### Passage provided
UC HEALTH LINE: New Drugs May Halt Rise In Hepatitis

CINCINNATI—Although education for the prevention of viral diseases, particularly those that are sexually transmitted, is widespread, the number of people infected with hepatitis C continues to increase.

According to UC expert Kenneth Sherman, MD, of the division of digestive diseases, about 40,000 new cases of hepatitis C—the most common type of hepatitis—are reported each year. Most of those infected may not know it until late in the illness.

 

“It may take 20 to 30 years after contracting the illness for symptoms to appear,” Sherman said. “As a result, the disease has often been called the ‘silent epidemic.’”

 

May is National Hepatitis Awareness Month, and Sherman says it’s a good time to remind people of the ways to avoid contracting hepatitis C.

 

“Hepatitis C is spread mostly through bodily fluid and blood exposure due to unprotected sex and using intravenous drugs,” Sherman said, adding that about 180 million people are infected with hepatitis C worldwide. “In the United States, it has increased among Hispanics and African-Americans between the ages of 30 and 50.”

 

Sherman said many patients with hepatitis C eventually develop cirrhosis—scarring of the liver—or liver cancer. He said the disease may be “silent” until its last stages.

 

Those at risk who should seek screening include:

  • Intravenous drug users (even if the use was one time many years prior)

  • People who have multiple sex partners

  • Recipients of an organ transplant or blood transfusion prior to 1992

  • Those exposed to contaminated blood, including health care workers and children with infected parents

Sherman added that acute hepatitis C is spreading among homosexual men, including those infected with HIV.


“
Medications used against the HIV virus often give patients a sense of complacency, and they feel it’s safe to have unprotected sex,” he said. As a result, the “bath houses” and parties where men once met for sex with multiple partners are becoming popular again.


There is no confirmed cure for hepatitis C, but UC researchers are currently involved in several clinical trials testing new medication combinations that could improve treatment response.


“We know the genetic structure of hepatitis C,” Sherman said. “From that, pharmaceutical companies are working to target different functions of the virus to eliminate or slow its effects in the system.”

 

He said the more commonly used hepatitis C drugs on the market cause a variety of side effects, including fever and aches as well as anemia, rashes and nausea.

 

Sherman said it’s hoped this next generation of drugs will eliminate the virus and create fewer side effects.

 

“Over the last 15 years we’ve moved from hepatitis C virus cure rates of 5 to 6 percent to nearly 50 percent today,” Sherman said. “We’ve made huge advances in a relatively short time, but there’s still room for improvement.”

### Questions to answer
**A.** According to the hepatitis article, how many new cases of hepatitis C are reported each year?
**B.** Please duplicate the part of the hepatitis article starting with "He said the more" and going on through "rashes and nausea.".

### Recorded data

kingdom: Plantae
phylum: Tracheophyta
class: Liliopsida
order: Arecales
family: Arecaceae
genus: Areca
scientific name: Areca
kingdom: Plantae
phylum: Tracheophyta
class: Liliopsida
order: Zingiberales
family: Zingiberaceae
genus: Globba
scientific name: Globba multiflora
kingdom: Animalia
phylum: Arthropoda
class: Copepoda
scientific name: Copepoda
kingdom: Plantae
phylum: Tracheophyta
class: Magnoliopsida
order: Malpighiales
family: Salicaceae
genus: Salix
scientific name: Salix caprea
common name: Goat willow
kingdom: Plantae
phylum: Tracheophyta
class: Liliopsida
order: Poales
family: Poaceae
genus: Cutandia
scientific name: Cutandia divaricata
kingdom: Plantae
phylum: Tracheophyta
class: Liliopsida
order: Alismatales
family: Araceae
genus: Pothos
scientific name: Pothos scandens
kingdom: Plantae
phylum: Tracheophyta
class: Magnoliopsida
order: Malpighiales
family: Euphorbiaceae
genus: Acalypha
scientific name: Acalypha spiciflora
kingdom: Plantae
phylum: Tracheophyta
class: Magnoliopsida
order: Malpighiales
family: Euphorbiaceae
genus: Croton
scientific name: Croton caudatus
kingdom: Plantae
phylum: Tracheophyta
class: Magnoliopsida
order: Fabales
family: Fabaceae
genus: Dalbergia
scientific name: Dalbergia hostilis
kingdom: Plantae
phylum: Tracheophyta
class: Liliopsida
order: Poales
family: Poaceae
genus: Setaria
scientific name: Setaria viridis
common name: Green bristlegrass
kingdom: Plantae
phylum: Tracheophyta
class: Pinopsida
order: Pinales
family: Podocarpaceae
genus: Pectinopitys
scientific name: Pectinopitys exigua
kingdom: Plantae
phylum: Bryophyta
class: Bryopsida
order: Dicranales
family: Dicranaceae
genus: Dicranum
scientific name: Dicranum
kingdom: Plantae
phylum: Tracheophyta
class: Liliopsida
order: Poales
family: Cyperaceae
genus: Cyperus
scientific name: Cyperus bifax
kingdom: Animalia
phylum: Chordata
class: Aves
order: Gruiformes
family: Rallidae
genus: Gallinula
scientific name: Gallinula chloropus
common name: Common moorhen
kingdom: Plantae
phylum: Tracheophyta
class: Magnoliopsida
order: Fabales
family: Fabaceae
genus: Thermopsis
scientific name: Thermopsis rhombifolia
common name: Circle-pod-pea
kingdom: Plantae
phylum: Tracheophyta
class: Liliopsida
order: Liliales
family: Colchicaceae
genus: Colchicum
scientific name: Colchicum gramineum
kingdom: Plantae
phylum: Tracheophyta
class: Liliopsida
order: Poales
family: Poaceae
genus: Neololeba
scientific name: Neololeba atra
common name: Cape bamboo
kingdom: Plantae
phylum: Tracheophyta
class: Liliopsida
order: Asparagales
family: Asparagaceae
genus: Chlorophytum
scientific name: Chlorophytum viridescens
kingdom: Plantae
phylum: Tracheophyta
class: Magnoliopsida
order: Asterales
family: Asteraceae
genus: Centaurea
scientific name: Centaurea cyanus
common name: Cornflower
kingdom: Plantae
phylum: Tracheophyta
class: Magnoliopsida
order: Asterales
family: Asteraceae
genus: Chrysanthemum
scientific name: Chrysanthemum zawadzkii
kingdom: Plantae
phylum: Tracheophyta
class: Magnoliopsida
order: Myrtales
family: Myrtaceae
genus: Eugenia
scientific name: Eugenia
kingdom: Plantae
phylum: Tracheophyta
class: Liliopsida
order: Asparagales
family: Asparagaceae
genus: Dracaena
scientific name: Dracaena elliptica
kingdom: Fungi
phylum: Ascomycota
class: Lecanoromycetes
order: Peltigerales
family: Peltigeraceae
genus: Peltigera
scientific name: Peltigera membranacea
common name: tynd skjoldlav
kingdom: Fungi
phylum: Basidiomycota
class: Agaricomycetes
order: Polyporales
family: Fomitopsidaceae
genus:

### Answers for the exercise
**A.** About 40,000 new cases are reported each year.

**B.**
He said the more commonly used hepatitis C drugs on the market cause a variety of side effects, including fever and aches as well as anemia, rashes and nausea.